## [TEXT SHOWN]
=======
Tuesday, September 23, 2014

The Rules

Since Gareth was old enough to realize that his Dad didn't live near him, we've been having variations of this conversation:
G:    Mommy, why doesn't daddy live with us?
Me:  Because your daddy broke a grown-up rule and now he has to live in time-out.
G:    Why did daddy break a grown-up rule?
Me:  I don't know honey.

Sometimes G presses to know which grown-up rule that Cliff broke, but I've been deftly avoiding that one.  How would YOU suggest to tell your small child about sexual assault of a child?  Also, please temper that answer with the knowledge that you can't be accused of trying to turn your child against his father, even if you're telling him about a crime his father CONFESSED TO.

But last week, G asked me another question that I was wholly unprepared for:

G:    Mommy?  Are you and daddy married?
=======
## [COLLECTED MATERIAL]
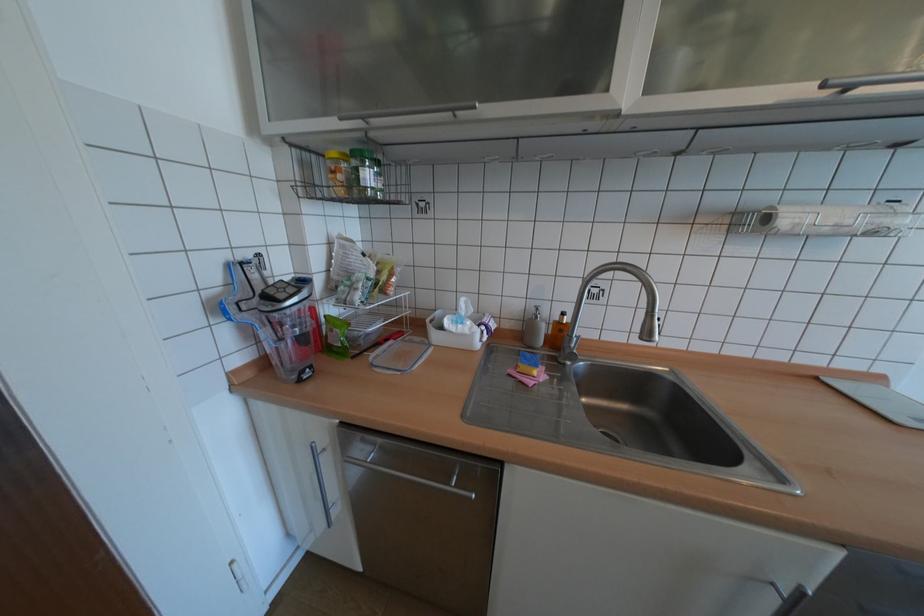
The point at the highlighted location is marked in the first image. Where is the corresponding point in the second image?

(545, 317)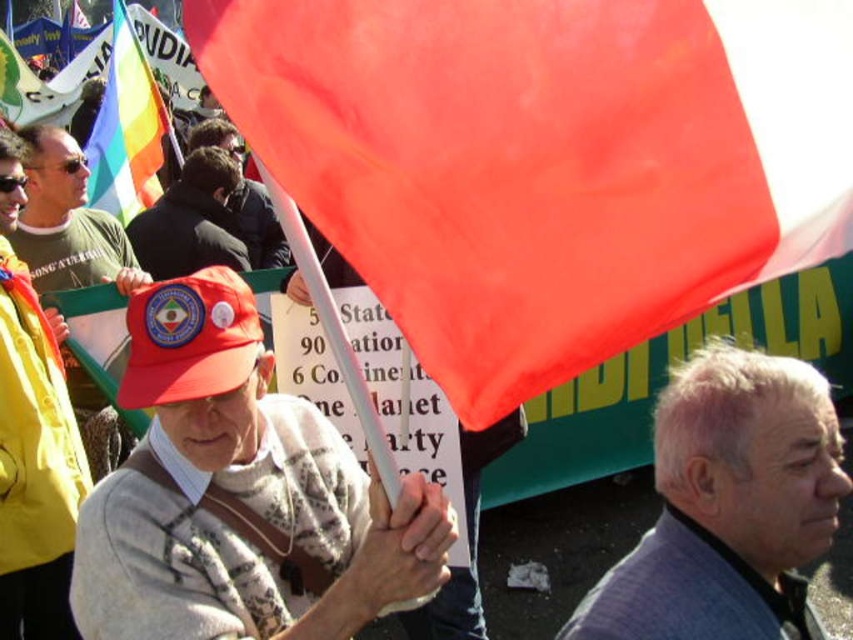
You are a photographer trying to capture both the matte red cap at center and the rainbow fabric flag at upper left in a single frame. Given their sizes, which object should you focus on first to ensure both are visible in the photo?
=======
## [PROBLEMS AND TASKS]
**A)** In the blog post, what reason does the mother give Gareth for why his daddy doesn't live with them?
**B)** Return the part of the blog post that starts at "Me:  Because your" and ends at "and daddy married?".
**C)** Translate this sentence from the blog post into Spanish: "Sometimes G presses to know which grown-up rule that Cliff broke, but I've been deftly avoiding that one."
The listing isn't needed for this work.

## [LIST OF ANSWERS]
**A)** She says his daddy broke a grown-up rule and now has to live in time-out.

**B)**
Me:  Because your daddy broke a grown-up rule and now he has to live in time-out.
G:    Why did daddy break a grown-up rule?
Me:  I don't know honey.

Sometimes G presses to know which grown-up rule that Cliff broke, but I've been deftly avoiding that one.  How would YOU suggest to tell your small child about sexual assault of a child?  Also, please temper that answer with the knowledge that you can't be accused of trying to turn your child against his father, even if you're telling him about a crime his father CONFESSED TO.

But last week, G asked me another question that I was wholly unprepared for:

G:    Mommy?  Are you and daddy married?

**C)** A veces G insiste en saber qué regla de adultos rompió Cliff, pero he estado esquivando hábilmente esa pregunta.